Lead author, Rebecka Peebles, MD., said:

These are very high numbers, but they’re still conservative estimates.

Dr. Peebles adds that self-harm is not routinely asked about by clinicians. If 97% of 12-year-olds are asked whether they consume tobacco products, surely screening for self-harm should occur too, she added.

James Lock, MD, PhD, professor of psychiatry and behavioral sciences and of pediatrics, also psychiatric director of the Comprehensive Eating Disorders Program at Packard Children’s Hospital, and team assessed data on the intake evaluation records of 1,432 youngsters aged 10 to 21 years who were admitted to the eating disorders program run by the hospital from January 1997 until April 2008.
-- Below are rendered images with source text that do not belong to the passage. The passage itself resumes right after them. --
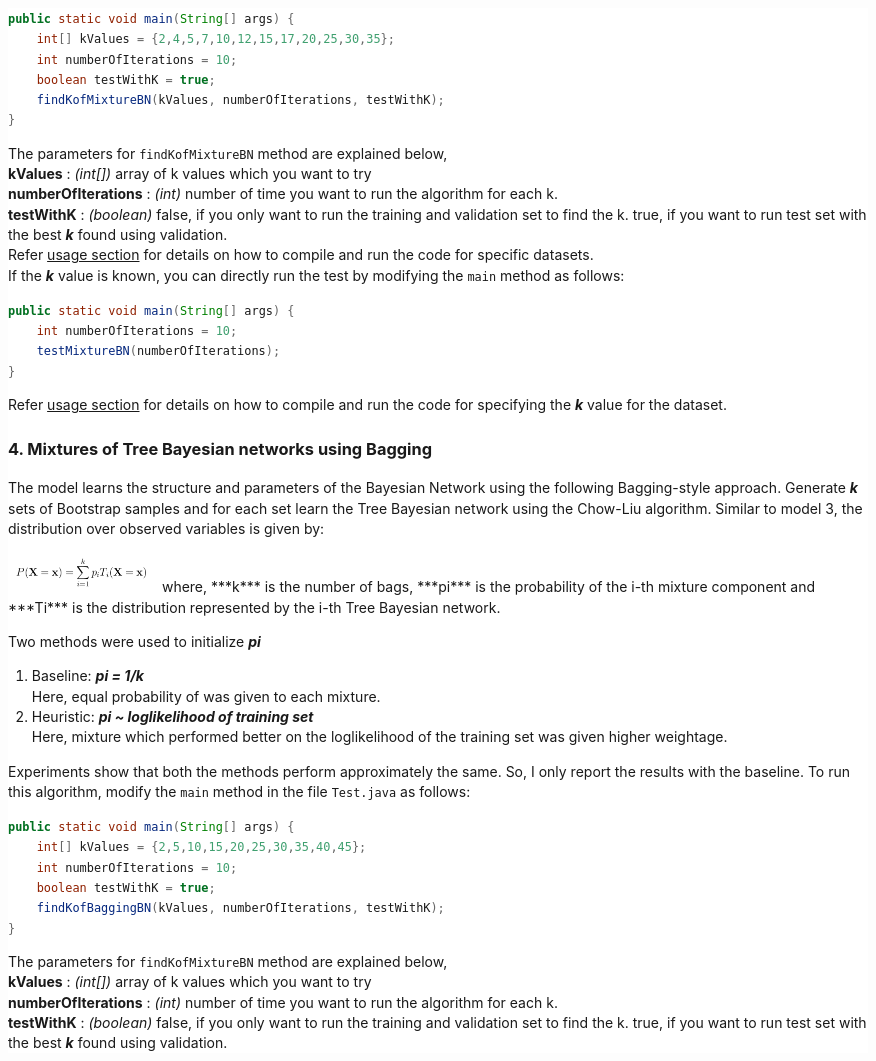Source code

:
```java
public static void main(String[] args) {
	int[] kValues = {2,4,5,7,10,12,15,17,20,25,30,35};
	int numberOfIterations = 10;
	boolean testWithK = true;
	findKofMixtureBN(kValues, numberOfIterations, testWithK);
}
```
The parameters for `findKofMixtureBN` method are explained below,  
**kValues** : *(int[])* array of k values which you want to try  
**numberOfIterations** : *(int)* number of time you want to run the algorithm for each k.  
**testWithK** :  *(boolean)*  false, if you only want to run the training and validation set to find the k. true, if you want to run test set with the best ***k*** found using validation.  
Refer [usage section](#usage) for details on how to compile and run the code for specific datasets.  
If the ***k*** value is known, you can directly run the test by modifying the `main` method as follows:

```java
public static void main(String[] args) {
	int numberOfIterations = 10;
	testMixtureBN(numberOfIterations);
}
```
Refer [usage section](#usage) for details on how to compile and run the code for specifying the ***k*** value for the dataset.

### 4. Mixtures of Tree Bayesian networks using Bagging
The model learns the structure and parameters of the Bayesian Network using the following Bagging-style approach. Generate ***k*** sets of Bootstrap samples and for each set learn the Tree Bayesian network using the Chow-Liu algorithm. Similar to model 3, the distribution over observed variables is given by:

<img src="./extra/mixture.png" style="width: 150px;"/>
where, ***k*** is the number of bags, ***p<subscript>i</subscript>*** is the probability of the i-th mixture component and ***T<subscript>i</subscript>*** is the distribution represented by the i-th Tree Bayesian network.

Two methods were used to initialize ***p<subscript>i</subscript>***
1. Baseline: ***p<subscript>i</subscript> = 1/k***  
   Here, equal probability of was given to each mixture.
2. Heuristic: ***p<subscript>i</subscript> ~ loglikelihood of training set***  
   Here, mixture which performed better on the loglikelihood of the training set was given higher weightage.

Experiments show that both the methods perform approximately the same. So, I only report the results with the baseline. To run this algorithm, modify the `main` method in the file `Test.java` as follows:

```java
public static void main(String[] args) {
	int[] kValues = {2,5,10,15,20,25,30,35,40,45};
	int numberOfIterations = 10;
	boolean testWithK = true;
	findKofBaggingBN(kValues, numberOfIterations, testWithK);
}
```
The parameters for `findKofMixtureBN` method are explained below,  
**kValues** : *(int[])* array of k values which you want to try  
**numberOfIterations** : *(int)* number of time you want to run the algorithm for each k.  
**testWithK** :  *(boolean)*  false, if you only want to run the training and validation set to find the k. true, if you want to run test set with the best ***k*** found using validation.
The majority of the patients were girls (90%), about 75% of them were Caucasian, with an average age of 15 years. 40.8% of them were found to be harming themselves. Those harming themselves had an average age of 16, most of them were cutting themselves. A considerable number of patients intentionally hurting themselves had a history of binging and purging.

The investigators report that less than half of all patients were being asked by health care providers whether they had deliberately harmed themselves. Dr. Peebles said that self-harm is not the kind of information a patient volunteers without being asked.
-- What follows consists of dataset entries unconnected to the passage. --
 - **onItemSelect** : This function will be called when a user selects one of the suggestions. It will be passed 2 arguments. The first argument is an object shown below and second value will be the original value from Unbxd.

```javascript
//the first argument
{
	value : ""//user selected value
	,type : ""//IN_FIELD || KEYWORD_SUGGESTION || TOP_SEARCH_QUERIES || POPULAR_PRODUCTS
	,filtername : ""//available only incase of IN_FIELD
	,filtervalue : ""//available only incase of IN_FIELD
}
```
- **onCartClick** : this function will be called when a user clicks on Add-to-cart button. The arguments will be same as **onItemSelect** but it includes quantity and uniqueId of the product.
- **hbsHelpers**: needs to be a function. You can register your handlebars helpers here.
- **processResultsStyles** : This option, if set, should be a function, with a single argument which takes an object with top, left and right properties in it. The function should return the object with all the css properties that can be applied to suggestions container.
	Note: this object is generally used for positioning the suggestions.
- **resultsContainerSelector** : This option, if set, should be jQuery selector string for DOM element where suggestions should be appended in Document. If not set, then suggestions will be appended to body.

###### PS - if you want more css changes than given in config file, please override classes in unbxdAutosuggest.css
Health care professionals tended only to question patients with eating disorders about self-harm if they fitted typical profiles, such as being older, female, Caucasian, with bulimia nervosa, and/or a history of substance abuse.

Dr. Peebles said:

The question is, Are we missing other kids who are not meeting this profile?. This is part of why we wanted to look at this. If you see an innocent-looking 12-year-old boy, you don’t even think of asking about self-injurious behavior. We need to get much better about universal screening.
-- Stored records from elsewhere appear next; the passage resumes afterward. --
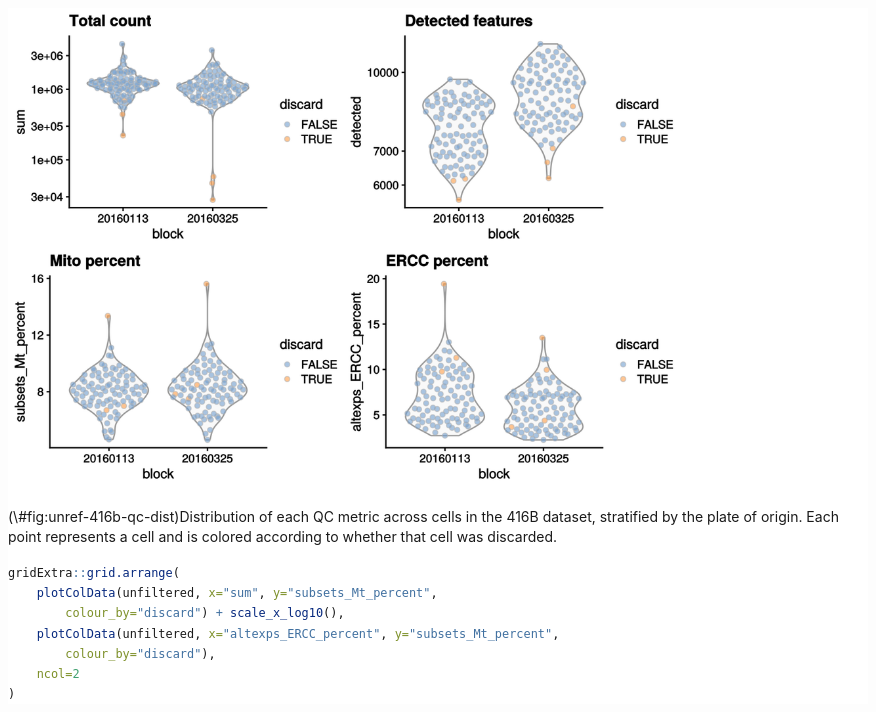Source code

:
 ```r
```

<div class="figure">
<img src="P3_W01.lun-416b_files/figure-html/unref-416b-qc-dist-1.svg" alt="Distribution of each QC metric across cells in the 416B dataset, stratified by the plate of origin. Each point represents a cell and is colored according to whether that cell was discarded." width="672" />
<p class="caption">(\#fig:unref-416b-qc-dist)Distribution of each QC metric across cells in the 416B dataset, stratified by the plate of origin. Each point represents a cell and is colored according to whether that cell was discarded.</p>
</div>


```r
gridExtra::grid.arrange(
    plotColData(unfiltered, x="sum", y="subsets_Mt_percent", 
        colour_by="discard") + scale_x_log10(),
    plotColData(unfiltered, x="altexps_ERCC_percent", y="subsets_Mt_percent",
        colour_by="discard"),
    ncol=2
)
```

<div class="figure">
If health-care staff ask only certain types of patients about a behavior, the emerging profile will only add to that bias – a self-perpetuating flawed system.

Even though this study did not set out to determine why patients intentionally harm themselves, Dr. Peebles believes the patient is “trying to feel pain”.

Dr. Peebles said:

Patients describe a feeling of release that comes when they cut or burn themselves. They’ll cut with a razor or a scissor blade. Sometimes we’ve even had kids who will take the tip of a paper clip and gouge holes. To burn themselves, they’ll heat up a metal object and press it to their skin, or they’ll use cigarettes.

Dr. Peebles added:

In clinical practice, kids are fairly open when you engage with them,” Peebles said. “They’ll come in wearing long sleeves, or hiding the marks on their inner thighs. But then when you ask them, they are usually willing to discuss the behavior.